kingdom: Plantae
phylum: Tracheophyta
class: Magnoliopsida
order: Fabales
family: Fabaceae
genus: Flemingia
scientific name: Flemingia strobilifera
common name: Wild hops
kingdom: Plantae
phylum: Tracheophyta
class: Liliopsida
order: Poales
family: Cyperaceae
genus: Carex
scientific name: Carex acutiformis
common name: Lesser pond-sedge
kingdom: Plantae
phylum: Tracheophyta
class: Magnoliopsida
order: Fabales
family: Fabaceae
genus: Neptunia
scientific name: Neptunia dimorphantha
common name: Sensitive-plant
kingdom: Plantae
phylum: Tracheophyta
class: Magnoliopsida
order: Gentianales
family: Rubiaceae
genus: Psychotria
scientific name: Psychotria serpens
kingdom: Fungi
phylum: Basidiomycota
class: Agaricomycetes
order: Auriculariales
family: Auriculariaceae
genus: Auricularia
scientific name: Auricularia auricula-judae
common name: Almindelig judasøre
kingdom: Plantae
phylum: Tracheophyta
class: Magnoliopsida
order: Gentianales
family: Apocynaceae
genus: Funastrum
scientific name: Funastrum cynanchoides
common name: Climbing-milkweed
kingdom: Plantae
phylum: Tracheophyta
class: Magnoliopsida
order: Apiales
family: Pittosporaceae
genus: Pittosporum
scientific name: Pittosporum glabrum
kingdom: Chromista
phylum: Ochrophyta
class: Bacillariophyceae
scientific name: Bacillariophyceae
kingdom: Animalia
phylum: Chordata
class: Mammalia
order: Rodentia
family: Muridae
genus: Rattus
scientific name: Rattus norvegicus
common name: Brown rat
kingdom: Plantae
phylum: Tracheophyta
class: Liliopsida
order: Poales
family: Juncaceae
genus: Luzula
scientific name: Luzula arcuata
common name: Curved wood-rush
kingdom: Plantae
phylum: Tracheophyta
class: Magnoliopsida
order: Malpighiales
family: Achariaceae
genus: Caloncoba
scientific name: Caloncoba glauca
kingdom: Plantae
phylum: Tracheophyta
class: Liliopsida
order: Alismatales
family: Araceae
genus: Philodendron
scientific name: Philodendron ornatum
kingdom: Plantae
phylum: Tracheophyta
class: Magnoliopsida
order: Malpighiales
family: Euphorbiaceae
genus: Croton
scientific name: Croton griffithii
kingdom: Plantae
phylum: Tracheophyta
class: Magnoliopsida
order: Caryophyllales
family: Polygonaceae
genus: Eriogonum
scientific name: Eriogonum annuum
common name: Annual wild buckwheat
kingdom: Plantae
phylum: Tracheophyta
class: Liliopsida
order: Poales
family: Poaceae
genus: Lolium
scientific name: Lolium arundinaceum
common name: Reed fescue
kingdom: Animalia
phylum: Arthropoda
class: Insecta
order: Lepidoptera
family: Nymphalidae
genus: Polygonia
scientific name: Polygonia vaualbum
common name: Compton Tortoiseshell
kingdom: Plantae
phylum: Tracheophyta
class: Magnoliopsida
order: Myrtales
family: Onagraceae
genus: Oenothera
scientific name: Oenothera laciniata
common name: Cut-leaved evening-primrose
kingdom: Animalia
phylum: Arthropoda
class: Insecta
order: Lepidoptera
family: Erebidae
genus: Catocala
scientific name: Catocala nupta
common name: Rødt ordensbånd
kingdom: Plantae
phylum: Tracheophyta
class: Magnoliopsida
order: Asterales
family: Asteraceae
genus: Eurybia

• • • •

--- Goal ---
Which lines in the data above contain the string "common", matching case exactly? Pull each of those lines out in full.

--- The completed task ---
common name: Wild hops
common name: Lesser pond-sedge
common name: Sensitive-plant
common name: Almindelig judasøre
common name: Climbing-milkweed
common name: Brown rat
common name: Curved wood-rush
common name: Annual wild buckwheat
common name: Reed fescue
common name: Compton Tortoiseshell
common name: Cut-leaved evening-primrose
common name: Rødt ordensbånd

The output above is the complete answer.